Corn rootworm, a common problem in eastern corn growing regions, was recently found in Manitoba, so western growers can learn from their eastern colleagues. Frustratingly, corn rootworm incidence can be difficult to predict from one year to the next. “It doesn’t matter if you are growing corn for the first time or are in a field that has had back-to-back corn,” says Rabe. “Your best protection is to plant a Bt-Corn that has insect protection built into the genetics so rootworm can’t do any damage.”
And yet there is evidence in Ontario and Quebec that Bt protection can break down. Ontario Ministry of Agriculture, Food and Rural Affairs (OMAFRA) entomologist Tracey Baute runs a trapping program (funded by the Grain Farmers of Ontario) to monitor and quantify the presence of Bt-resistant rootworm in Ontario. “Even if the damage is mild now, the larvae will continue to build up and become a bigger problem, especially in continuous cropping systems, which are more common when corn is grown for livestock feed,” she says. “Corn can lose up to 50 per cent of its yield, which can be a big problem when you are using it to feed your livestock.”
Baute says it is important for growers to flag where and when they identify injury from corn rootworm so OMAFRA can further investigate, collect larvae to be tested for resistance and determine if populations are spreading.

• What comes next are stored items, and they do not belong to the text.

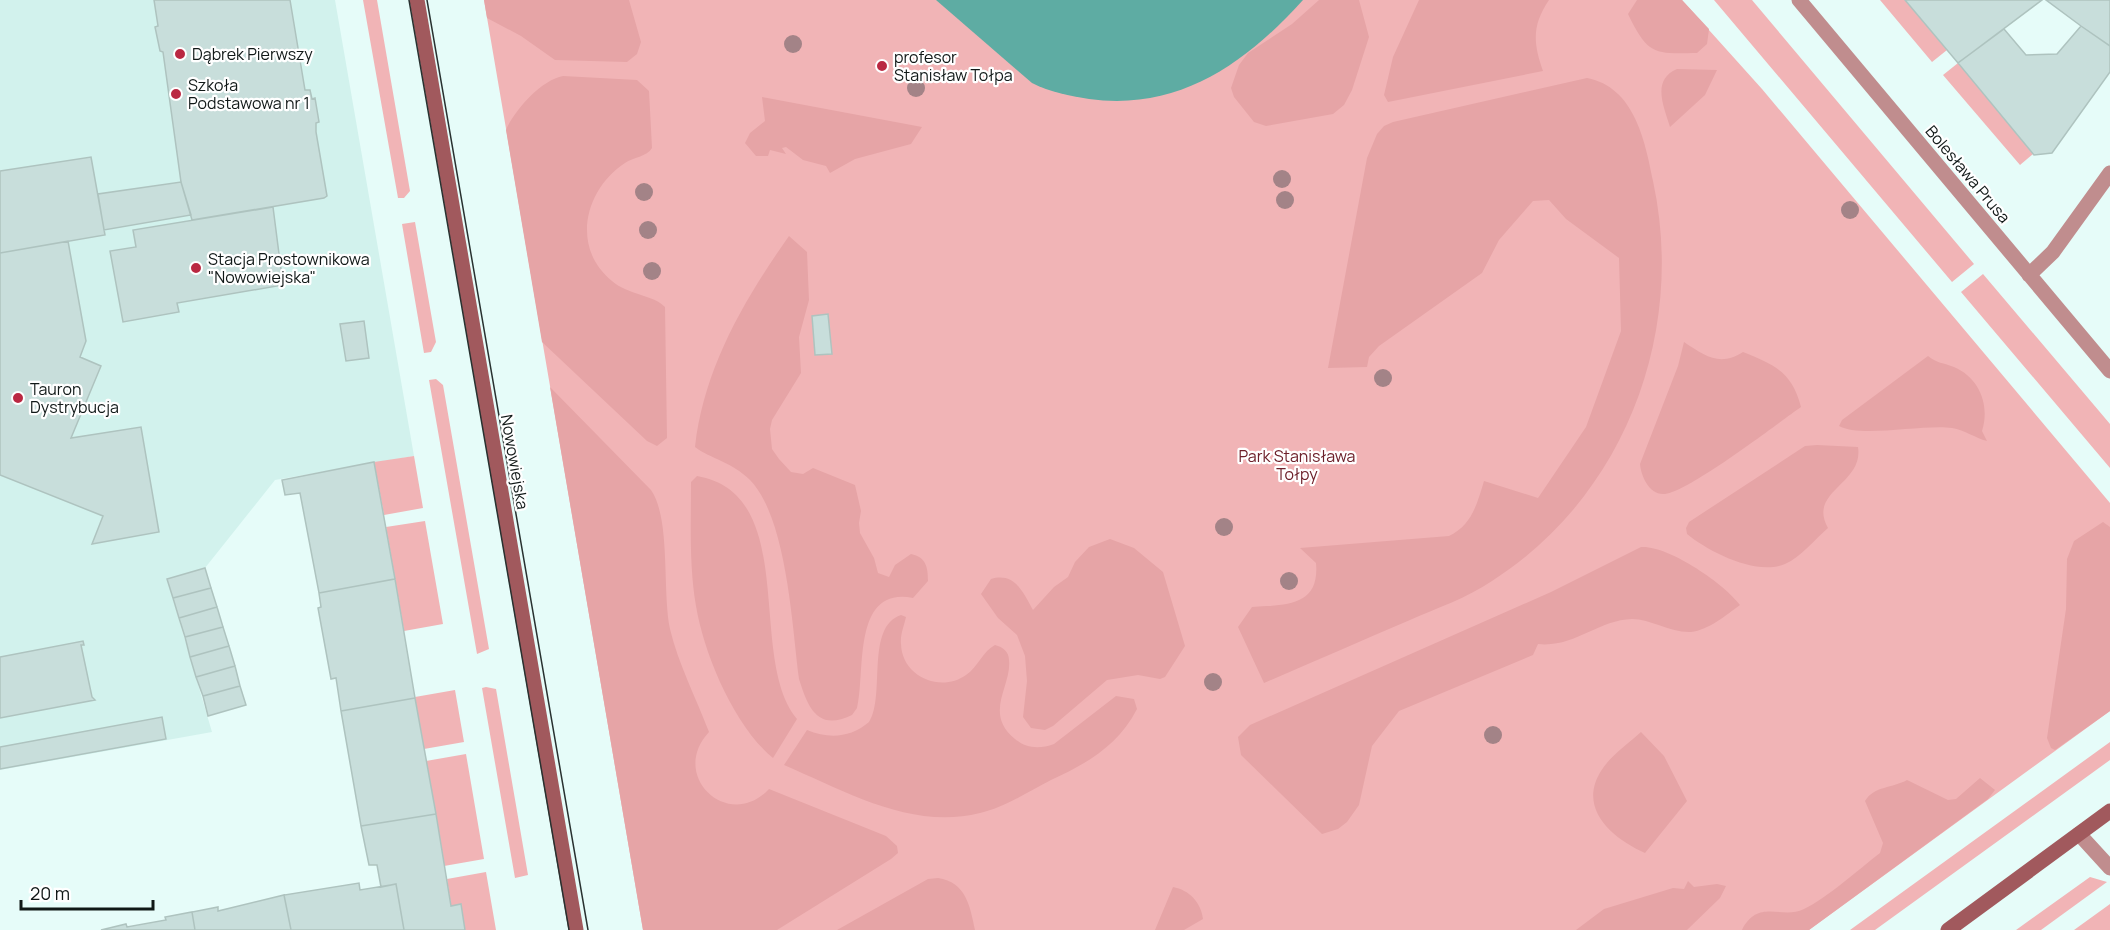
<svg xmlns="http://www.w3.org/2000/svg" width="2110" height="930" font-family="Manrope,sans-serif">
<rect width="100%" height="100%" fill="#e6fcf9"/>
<path fill="#d2f2ed" d="M 0,0 L 335,0 L 414,456 L 275,480 L 205,568 L 167,579 L 212,732 L 0,770 Z"/>
<path fill="#f1b4b6" d="M 363,0 L 377,0 L 410,191 L 404,198 L 398,198 Z
M 484,0 L 1682,0 L 1762,89 L 2110,503 L 2110,711 L 1809,930 L 643,930 Z
M 1714,0 L 1752,0 L 1974,264 L 1952,282 Z
M 1880,0 L 1905,0 L 1947,50 L 1932,62 Z
M 1958,63 L 2033,154 L 2020,165 L 1943,75 Z
M 415,222 L 436,342 L 431,352 L 424,353 L 402,224 Z
M 1983,274 L 2110,424 L 2110,468 L 1961,292 Z
M 436,379 L 443,385 L 489,649 L 477,654 L 429,380 Z
M 414,456 L 423,508 L 384,515 L 374,462 Z
M 425,521 L 443,624 L 404,631 L 386,527 Z
M 486,687 L 496,689 L 528,875 L 515,878 L 482,688 Z
M 455,690 L 464,742 L 424,749 L 415,697 Z
M 2110,742 L 2110,760 L 1875,930 L 1850,930 Z
M 466,754 L 484,859 L 444,866 L 426,761 Z
M 486,872 L 496,930 L 465,930 L 461,904 L 451,906 L 447,879 Z
M 2090,877 L 2107,882 L 2041,930 L 2016,930 Z
M 2110,904 L 2110,930 L 2074,930 Z"/>
<path fill="#e6a4a6" d="M 484,0 L 629,0 L 641,42 L 637,54 L 627,62 L 555,60 L 521,36 L 487,18 Z
M 1319,0 L 1359,0 L 1369,37 L 1352,90 L 1344,105 L 1333,114 L 1266,126 L 1254,122 L 1234,97 L 1231,88 L 1239,65 L 1248,53 L 1292,24 Z
M 1419,0 L 1549,0 C 1532,25 1533,43 1543,71 L 1388,102 L 1384,95 L 1393,57 Z
M 1637,0 L 1682,0 L 1709,29 L 1707,44 L 1697,53 C 1654,54 1648,55 1628,14 Z
M 1677,69 L 1717,70 L 1705,95 L 1670,127 C 1664,107 1651,80 1677,69 Z
M 563,76 L 637,80 L 649,91 L 652,148 C 647,157 633,157 625,163 C 584,190 571,248 612,281 C 628,295 654,295 665,307 L 667,438 L 657,446 L 647,441 L 542,342 L 506,130 C 514,111 541,80 563,76 Z
M 1587,78 C 1634,87 1645,140 1653,181 C 1686,333 1625,496 1492,581 C 1467,598 1437,608 1410,620 C 1361,641 1313,662 1264,683 L 1238,627 L 1252,607 C 1285,605 1320,607 1316,563 L 1300,548 L 1449,536 C 1472,525 1477,504 1484,481 L 1538,498 L 1586,427 L 1621,331 L 1619,258 L 1566,219 L 1549,200 L 1533,201 L 1499,240 L 1482,273 L 1379,346 L 1369,357 L 1367,367 L 1328,368 L 1367,158 L 1377,134 L 1384,126 L 1393,122 Z
M 762,97 L 922,127 L 911,144 L 855,159 L 830,173 L 826,166 L 803,160 L 786,147 L 782,148 L 786,154 L 770,150 L 768,156 L 756,156 L 745,143 L 750,133 L 765,121 Z
M 789,236 L 807,252 L 809,300 L 799,337 L 801,373 L 772,420 L 770,429 L 772,449 L 779,459 L 791,472 L 803,474 L 813,468 L 855,485 L 861,511 L 859,523 L 860,533 L 874,558 L 878,573 L 889,577 L 895,565 L 911,554 C 926,557 928,567 928,581 L 913,598 C 851,586 866,673 857,708 L 852,715 C 817,732 808,707 799,679 C 792,626 787,518 750,480 C 732,462 711,459 695,447 C 704,368 744,300 789,236 Z
M 1684,342 C 1705,356 1720,367 1743,352 C 1775,365 1792,372 1801,407 C 1778,423 1685,495 1663,494 C 1649,494 1641,476 1640,464 L 1678,366 Z
M 1928,356 C 1936,363 1944,363 1954,367 C 1980,378 1990,406 1982,431 L 1987,441 C 1975,438 1965,430 1952,428 C 1925,424 1860,438 1839,426 L 1842,420 Z
M 550,387 L 651,490 C 671,519 662,590 670,629 C 678,663 696,698 709,732 C 668,776 729,832 769,789 L 886,836 L 897,846 L 898,853 L 891,859 L 777,930 L 643,930 Z
M 1817,445 L 1858,447 C 1864,484 1807,491 1828,528 C 1815,539 1801,557 1785,564 C 1756,576 1709,552 1687,534 L 1686,528 L 1689,522 L 1805,446 Z
M 697,476 C 801,494 746,658 797,719 L 773,758 C 734,726 704,654 696,606 C 689,565 691,523 691,482 Z
M 2103,522 L 2110,527 L 2110,711 L 2055,750 L 2051,748 L 2047,738 L 2066,609 L 2067,559 L 2074,541 Z
M 1110,539 L 1134,548 L 1163,572 L 1185,646 L 1165,677 L 1160,679 L 1138,675 L 1107,680 L 1053,726 L 1045,730 L 1031,728 L 1023,717 L 1027,681 L 1025,656 L 1017,635 L 998,618 L 981,594 L 991,579 C 1015,572 1023,592 1033,610 L 1054,587 L 1068,577 L 1075,562 L 1089,547 Z
M 1641,547 C 1668,545 1725,584 1740,605 C 1726,615 1709,630 1691,632 C 1671,633 1651,619 1632,619 C 1598,620 1574,648 1538,644 L 1533,655 L 1399,711 L 1372,746 L 1359,805 L 1347,822 L 1338,829 L 1322,834 L 1241,755 L 1238,737 L 1250,725 L 1551,592 Z
M 901,615 L 906,617 C 904,626 900,635 901,644 C 902,677 941,693 966,675 C 978,667 983,651 995,645 C 1003,647 1009,652 1009,660 C 1012,686 983,713 1015,739 C 1027,749 1040,749 1054,744 L 1116,696 L 1134,699 L 1137,709 C 1118,746 1086,764 1051,780 C 1029,791 1004,808 980,813 C 911,830 847,792 784,765 L 807,730 C 829,739 850,738 869,722 C 886,696 865,627 901,615 Z
M 1641,732 L 1664,756 L 1687,801 L 1645,853 C 1613,839 1577,809 1601,771 C 1610,756 1629,743 1641,732 Z
M 1980,778 L 1995,790 L 1988,799 L 1809,930 L 1742,930 C 1758,898 1782,920 1804,909 C 1827,898 1858,870 1880,853 L 1883,843 L 1865,801 C 1874,786 1893,788 1907,780 L 1948,800 L 1956,799 Z
M 938,878 C 966,882 970,906 975,930 L 837,930 L 928,879 Z
M 1688,881 L 1694,887 L 1717,884 L 1726,886 L 1720,898 L 1687,930 L 1576,930 L 1604,909 L 1673,888 L 1684,889 Z
M 1173,887 C 1189,890 1201,902 1203,919 L 1184,930 L 1155,930 Z"/>
<path fill="#5eaca3" d="M 936,0 L 1303,0 C 1245,64 1179,111 1089,99 C 1070,96 1050,92 1032,83 Z"/>
<path fill="#c8dedb" stroke="#aec3bf" stroke-width="1.5" d="M 154,0 L 290,0 L 305,90 L 310,90 L 312,99 L 315,98 L 319,122 L 316,123 L 316,132 L 327,196 L 324,198 L 192,220 L 181,182 L 163,52 L 160,51 L 155,27 L 158,26 Z
M 1905,0 L 2042,0 L 1958,63 Z
M 2046,0 L 2110,0 L 2110,46 L 2081,26 Z
M 2081,26 L 2110,46 L 2110,72 L 2052,153 L 2034,155 L 1958,63 L 2004,29 L 2026,55 L 2057,54 Z
M 91,157 L 105,235 L 0,253 L 0,171 Z
M 181,182 L 191,215 L 104,230 L 98,194 Z
M 273,207 L 283,285 L 177,303 L 179,312 L 123,322 L 110,251 L 136,247 L 133,230 Z
M 68,241 L 86,341 L 80,357 L 101,366 L 71,438 L 141,427 L 159,532 L 92,544 L 103,516 L 0,475 L 0,253 Z
M 828,314 L 832,354 L 815,355 L 812,316 Z
M 364,321 L 369,358 L 346,361 L 340,324 Z
M 374,462 L 395,579 L 319,593 L 300,493 L 285,495 L 282,480 Z
M 205,568 L 211,588 L 173,598 L 167,579 Z
M 395,579 L 415,698 L 341,711 L 336,678 L 331,679 L 318,608 L 321,607 L 319,593 Z
M 211,588 L 217,607 L 179,618 L 173,598 Z
M 217,607 L 223,627 L 185,637 L 179,618 Z
M 223,627 L 229,646 L 190,657 L 185,637 Z
M 83,641 L 84,645 L 81,645 L 92,697 L 95,700 L 0,718 L 0,657 Z
M 229,646 L 235,666 L 196,677 L 190,657 Z
M 235,666 L 240,686 L 203,696 L 196,677 Z
M 240,686 L 246,705 L 208,716 L 203,696 Z
M 415,698 L 436,814 L 361,826 L 341,711 Z
M 162,717 L 166,739 L 0,769 L 0,747 Z
M 436,814 L 451,906 L 461,904 L 465,930 L 404,930 L 396,884 L 381,887 L 377,865 L 369,865 L 361,826 Z
M 359,883 L 360,890 L 396,884 L 404,930 L 291,930 L 284,895 Z
M 284,895 L 291,930 L 195,930 L 192,912 L 218,907 L 218,911 Z
M 192,912 L 195,930 L 101,930 L 126,924 L 127,927 L 166,920 L 165,917 Z"/>
<g fill="none" stroke-linecap="round" stroke-linejoin="round">
<path stroke="#c08d8e" stroke-width="15" d="M 2079,834 L 2110,868"/>
<path stroke="#c08d8e" stroke-width="15" d="M 1799,0 L 2110,371
M 2029,275 L 2053,252 L 2110,173"/>
<path stroke="#a1595d" stroke-width="15" d="M 417,0 L 576,930
M 1948,930 L 2110,811"/>
<path stroke="#283130" stroke-width="1.5" d="M 409,0 L 569,930
M 427,0 L 588,930"/>
</g>
<g fill="#a38387">
<circle cx="793" cy="44" r="9"/>
<circle cx="916" cy="88" r="9"/>
<circle cx="1282" cy="179" r="9"/>
<circle cx="644" cy="192" r="9"/>
<circle cx="1285" cy="200" r="9"/>
<circle cx="1850" cy="210" r="9"/>
<circle cx="648" cy="230" r="9"/>
<circle cx="652" cy="271" r="9"/>
<circle cx="1383" cy="378" r="9"/>
<circle cx="1224" cy="527" r="9"/>
<circle cx="1289" cy="581" r="9"/>
<circle cx="1213" cy="682" r="9"/>
<circle cx="1493" cy="735" r="9"/>
</g>
<g fill="#ba2842" stroke="#fff" stroke-width="2">
<circle cx="180" cy="54" r="6"/>
<circle cx="882" cy="66" r="6"/>
<circle cx="176" cy="94" r="6"/>
<circle cx="196" cy="268" r="6"/>
<circle cx="18" cy="398" r="6"/>
</g>
<g text-anchor="middle" dominant-baseline="central" stroke-width="4.5" stroke-linejoin="round" paint-order="stroke">
<g font-size="16" fill="#101817" stroke="#fff" text-anchor="start">
<text x="192" y="54">Dąbrek Pierwszy</text>
<text x="894" y="57">profesor<tspan x="894" dy="18">Stanisław Tołpa</tspan></text>
<text x="188" y="85">Szkoła<tspan x="188" dy="18">Podstawowa nr 1</tspan></text>
<text x="208" y="259">Stacja Prostownikowa<tspan x="208" dy="18">"Nowowiejska"</tspan></text>
<text x="30" y="389">Tauron<tspan x="30" dy="18">Dystrybucja</tspan></text>
</g>
<g font-size="16" fill="#101817" stroke="#fff">
<text transform="translate(1968 174) rotate(50)">Bolesława Prusa</text>
<text transform="translate(515 462) rotate(80)">Nowowiejska</text>
</g>
<g font-size="16" fill="#6d202a" stroke="#fff">
<text x="1297" y="456">Park Stanisława<tspan x="1297" dy="18">Tołpy</tspan></text>
</g>
</g>
<path d="M21 900v9h132v-9" fill="none" stroke="#101817" stroke-width="3"/>
<text x="30" y="900" font-size="18" fill="#101817" stroke="#ffffff" stroke-width="4.5" paint-order="stroke">20 m</text>
</svg>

She says that while the issue is manageable right now, looking to the U.S. for perspective shows how problematic the pest can become. There, resistance is widespread.
“We are able to monitor the [adult] beetles and track when peak activity occurs,” Baute says. “We can also investigate further when new areas crop up with higher-than-normal populations. We can help the grower determine if they have a population resistant to the Bt traits so they can come up with a plan of action for subsequent seasons.”
There has been some success managing resistant rootworms through the introduction of biocontrol nematodes that are sprayed on the soil. Evidence shows that this protection lasts 10 or more years and will help preserve the use of Bt corn traits.
WESTERN BEAN CUTWORM STILL AN EASTERN PROBLEM
European corn borer in situ.
Despite its name, Western bean cutworm is mainly a problem for eastern corn growers, causing feeding damage on corn ears. While the yield loss isn’t generally as significant as with other pests, those wounds create an entry point for moulds and mycotoxins, which can lead to serious disease and downgrading.
Western bean cutworm is monitored through trapping adult moths when they are active. “Even if you use an insecticide you should still scout later in the season to look for damage,” says Baute. “There is such an extended moth flight that a one time application can’t get them all. Scouting will help determine if you need to consider harvesting early to reduce your risk of mould development.”
Climate change has shifted the migration habits of insects, so Baute is always vigilant for what is potentially on the horizon from corn crops in U.S. border states. “We look at what is overwintering in the States, set traps and just keep track of migration patterns to see what is feeding on the ears of corn south of us, and see what we should be aware of,” she says. “We have been watching for Asiatic garden beetle but we haven’t had reports of it as yet.”
“Your investment in your corn crop is high,” concludes Baute. “Traps and scouting will help make sure you are spending less time on unnecessary insecticide applications and help get the most out of your investment.”